[Dataset entries]
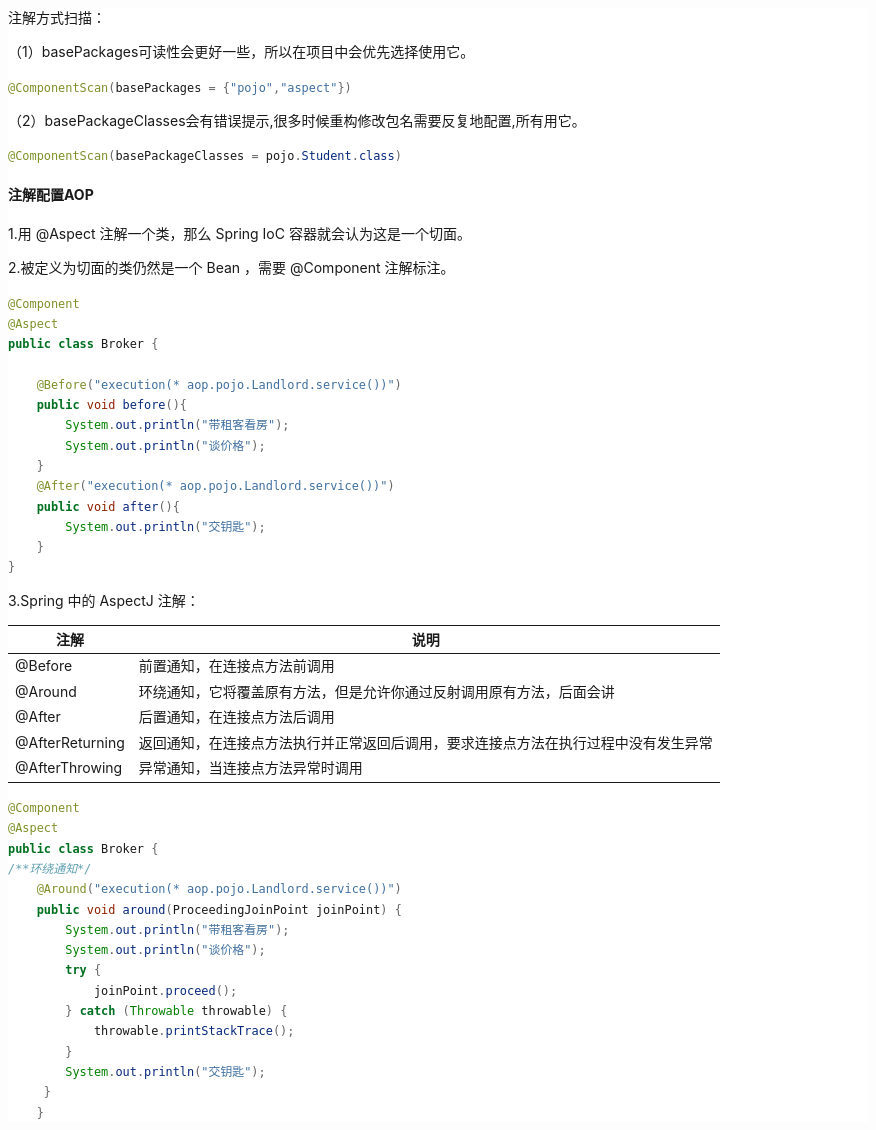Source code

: 注解方式扫描：

（1）basePackages可读性会更好一些，所以在项目中会优先选择使用它。

```java
@ComponentScan(basePackages = {"pojo","aspect"})
```

（2）basePackageClasses会有错误提示,很多时候重构修改包名需要反复地配置,所有用它。

```java
@ComponentScan(basePackageClasses = pojo.Student.class)
```

#### 注解配置AOP

1.用 @Aspect 注解一个类，那么 Spring IoC 容器就会认为这是一个切面。

2.被定义为切面的类仍然是一个 Bean ，需要 @Component 注解标注。

```java
@Component
@Aspect
public class Broker {

    @Before("execution(* aop.pojo.Landlord.service())")
    public void before(){
        System.out.println("带租客看房");
        System.out.println("谈价格");
    }
    @After("execution(* aop.pojo.Landlord.service())")
    public void after(){
        System.out.println("交钥匙");
    } 
}
```

3.Spring 中的 AspectJ 注解：

| **注解**        | **说明**                                                     |
| --------------- | ------------------------------------------------------------ |
| @Before         | 前置通知，在连接点方法前调用                                 |
| @Around         | 环绕通知，它将覆盖原有方法，但是允许你通过反射调用原有方法，后面会讲 |
| @After          | 后置通知，在连接点方法后调用                                 |
| @AfterReturning | 返回通知，在连接点方法执行并正常返回后调用，要求连接点方法在执行过程中没有发生异常 |
| @AfterThrowing  | 异常通知，当连接点方法异常时调用                             |

```java
@Component
@Aspect
public class Broker {
/**环绕通知*/
    @Around("execution(* aop.pojo.Landlord.service())")
    public void around(ProceedingJoinPoint joinPoint) {
        System.out.println("带租客看房");
        System.out.println("谈价格");
        try {
            joinPoint.proceed();
        } catch (Throwable throwable) {
            throwable.printStackTrace();
        }
        System.out.println("交钥匙");
     }
    }
```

[Work order]
Take the lines above from the one containing "2.被定义为切面的类仍然是一个 Bean ，需要 @Component 注解标注。" down to the one containing "3.Spring 中的 AspectJ 注解：", and transcribe them exactly, both ends included.

[Task solution]
2.被定义为切面的类仍然是一个 Bean ，需要 @Component 注解标注。

```java
@Component
@Aspect
public class Broker {

    @Before("execution(* aop.pojo.Landlord.service())")
    public void before(){
        System.out.println("带租客看房");
        System.out.println("谈价格");
    }
    @After("execution(* aop.pojo.Landlord.service())")
    public void after(){
        System.out.println("交钥匙");
    } 
}
```

3.Spring 中的 AspectJ 注解：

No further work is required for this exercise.